=== Exercise data ===

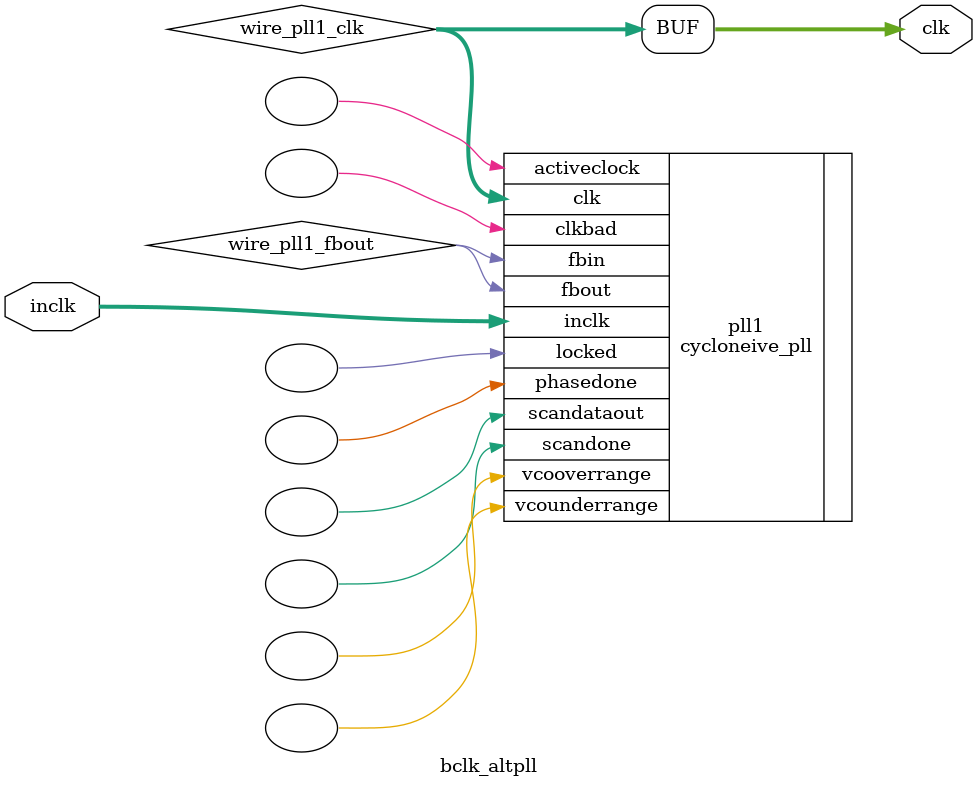
<source format=v>






//synthesis_resources = cycloneive_pll 1 
//synopsys translate_off
`timescale 1 ps / 1 ps
//synopsys translate_on
module  bclk_altpll
	( 
	clk,
	inclk) /* synthesis synthesis_clearbox=1 */;
	output   [4:0]  clk;
	input   [1:0]  inclk;
`ifndef ALTERA_RESERVED_QIS
// synopsys translate_off
`endif
	tri0   [1:0]  inclk;
`ifndef ALTERA_RESERVED_QIS
// synopsys translate_on
`endif

	wire  [4:0]   wire_pll1_clk;
	wire  wire_pll1_fbout;

	cycloneive_pll   pll1
	( 
	.activeclock(),
	.clk(wire_pll1_clk),
	.clkbad(),
	.fbin(wire_pll1_fbout),
	.fbout(wire_pll1_fbout),
	.inclk(inclk),
	.locked(),
	.phasedone(),
	.scandataout(),
	.scandone(),
	.vcooverrange(),
	.vcounderrange()
	`ifndef FORMAL_VERIFICATION
	// synopsys translate_off
	`endif
	,
	.areset(1'b0),
	.clkswitch(1'b0),
	.configupdate(1'b0),
	.pfdena(1'b1),
	.phasecounterselect({3{1'b0}}),
	.phasestep(1'b0),
	.phaseupdown(1'b0),
	.scanclk(1'b0),
	.scanclkena(1'b1),
	.scandata(1'b0)
	`ifndef FORMAL_VERIFICATION
	// synopsys translate_on
	`endif
	);
	defparam
		pll1.bandwidth_type = "auto",
		pll1.clk0_divide_by = 25,
		pll1.clk0_duty_cycle = 50,
		pll1.clk0_multiply_by = 1,
		pll1.clk0_phase_shift = "0",
		pll1.compensate_clock = "clk0",
		pll1.inclk0_input_frequency = 20000,
		pll1.operation_mode = "normal",
		pll1.pll_type = "auto",
		pll1.lpm_type = "cycloneive_pll";
	assign
		clk = {wire_pll1_clk[4:0]};
endmodule //bclk_altpll
//VALID FILE

</source>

===

*Activity*. Within the listing above, tally the lines where the word "synopsys" occurs and write only the total.

*Solution for this problem*. 6